§ Work required
In the ext4 bug report excerpt below, what reason is given for KASAN reporting a use-after-free?

§ Excerpt to read
=====

在 2026/7/3 9:51, Yao Kai 写道:
> A corrupted directory can trigger the following KASAN report when
> ext4_readdir() resumes from an invalid position:
> 
>    BUG: KASAN: use-after-free in __ext4_check_dir_entry+0x5ef/0x820
>    Read of size 2 at addr ffff88810a646000 by task repro_linear/509
> 
>    Call Trace:
>     <TASK>
>     dump_stack_lvl+0x53/0x70
>     print_report+0xd0/0x630
>     kasan_report+0xce/0x100
>     __ext4_check_dir_entry+0x5ef/0x820
>     ext4_readdir+0xcde/0x2b70
>     iterate_dir+0x1a1/0x520
>     __x64_sys_getdents64+0x12b/0x220
>     do_syscall_64+0xf9/0x540
>     entry_SYSCALL_64_after_hwframe+0x77/0x7f
>     </TASK>
> 
> KASAN reports use-after-free because the out-of-bounds access lands in an
> adjacent freed page. The directory buffer itself is still referenced.
> 
> ext4_dir_llseek() invalidates the directory cookie so that ext4_readdir()

=====

§ Supplied information
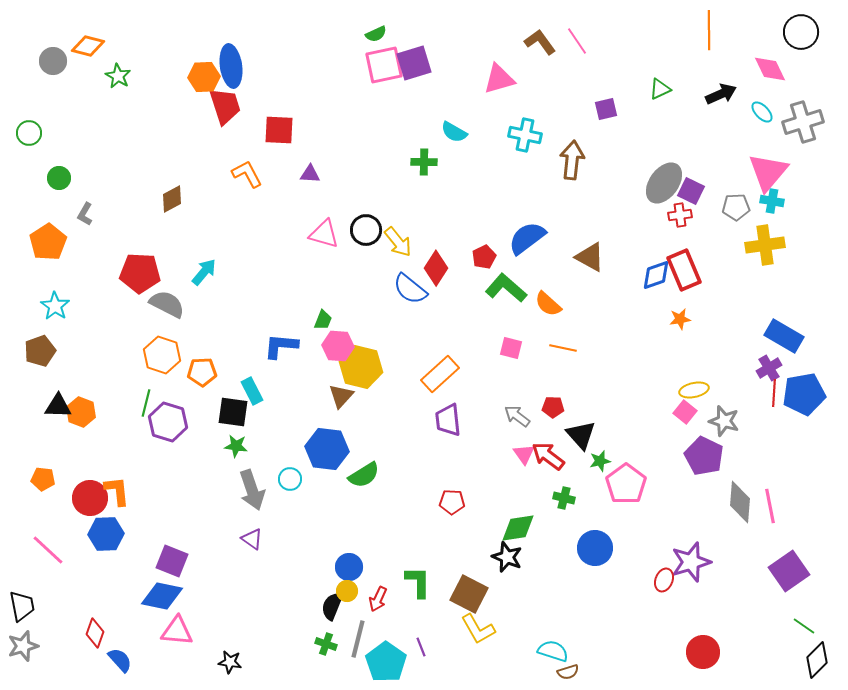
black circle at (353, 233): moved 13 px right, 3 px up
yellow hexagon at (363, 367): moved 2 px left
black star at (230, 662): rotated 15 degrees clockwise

=====

§ Solution to this problem
The out-of-bounds access lands in an adjacent freed page.